(Exercise description) Copy out the text of the entries below with every "Kowloon" changed to "Jiulong" and everything else left as it is. Leave the pictures out of your answer.

(Dataset content)
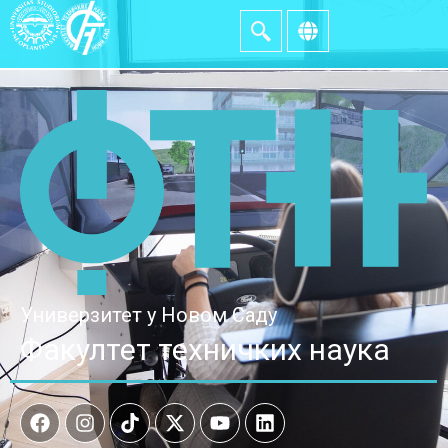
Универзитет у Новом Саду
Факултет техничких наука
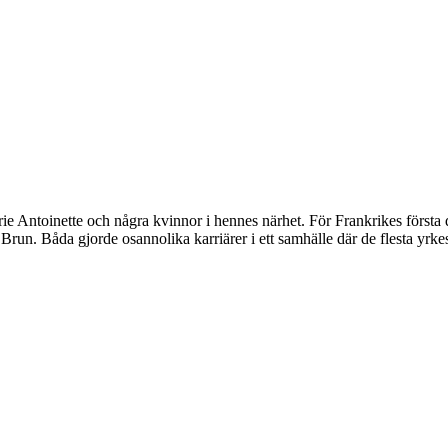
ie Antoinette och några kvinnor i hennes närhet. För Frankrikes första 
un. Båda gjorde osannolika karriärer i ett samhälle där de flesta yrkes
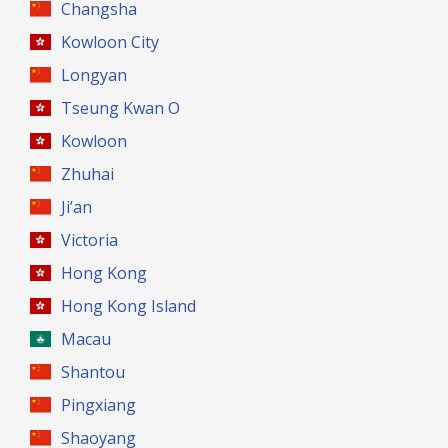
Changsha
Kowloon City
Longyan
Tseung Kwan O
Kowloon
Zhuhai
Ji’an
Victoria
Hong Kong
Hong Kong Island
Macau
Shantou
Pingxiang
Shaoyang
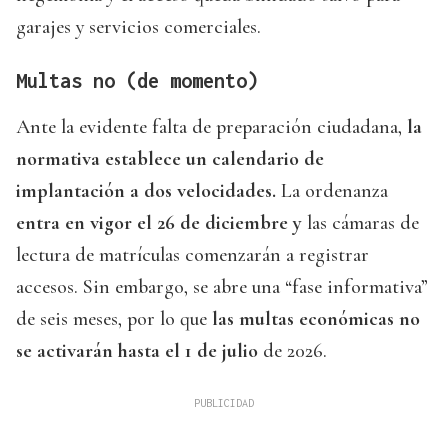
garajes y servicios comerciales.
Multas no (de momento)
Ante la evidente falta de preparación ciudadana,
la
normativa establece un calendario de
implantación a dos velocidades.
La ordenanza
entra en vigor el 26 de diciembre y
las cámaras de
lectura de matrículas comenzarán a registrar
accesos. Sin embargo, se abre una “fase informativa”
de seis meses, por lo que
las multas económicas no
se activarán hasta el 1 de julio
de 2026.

(Task output)
Универзитет у Новом Саду
Факултет техничких наука
ie Antoinette och några kvinnor i hennes närhet. För Frankrikes första 
un. Båda gjorde osannolika karriärer i ett samhälle där de flesta yrkes
Changsha
Jiulong City
Longyan
Tseung Kwan O
Jiulong
Zhuhai
Ji’an
Victoria
Hong Kong
Hong Kong Island
Macau
Shantou
Pingxiang
Shaoyang
garajes y servicios comerciales.
Multas no (de momento)
Ante la evidente falta de preparación ciudadana,
la
normativa establece un calendario de
implantación a dos velocidades.
La ordenanza
entra en vigor el 26 de diciembre y
las cámaras de
lectura de matrículas comenzarán a registrar
accesos. Sin embargo, se abre una “fase informativa”
de seis meses, por lo que
las multas económicas no
se activarán hasta el 1 de julio
de 2026.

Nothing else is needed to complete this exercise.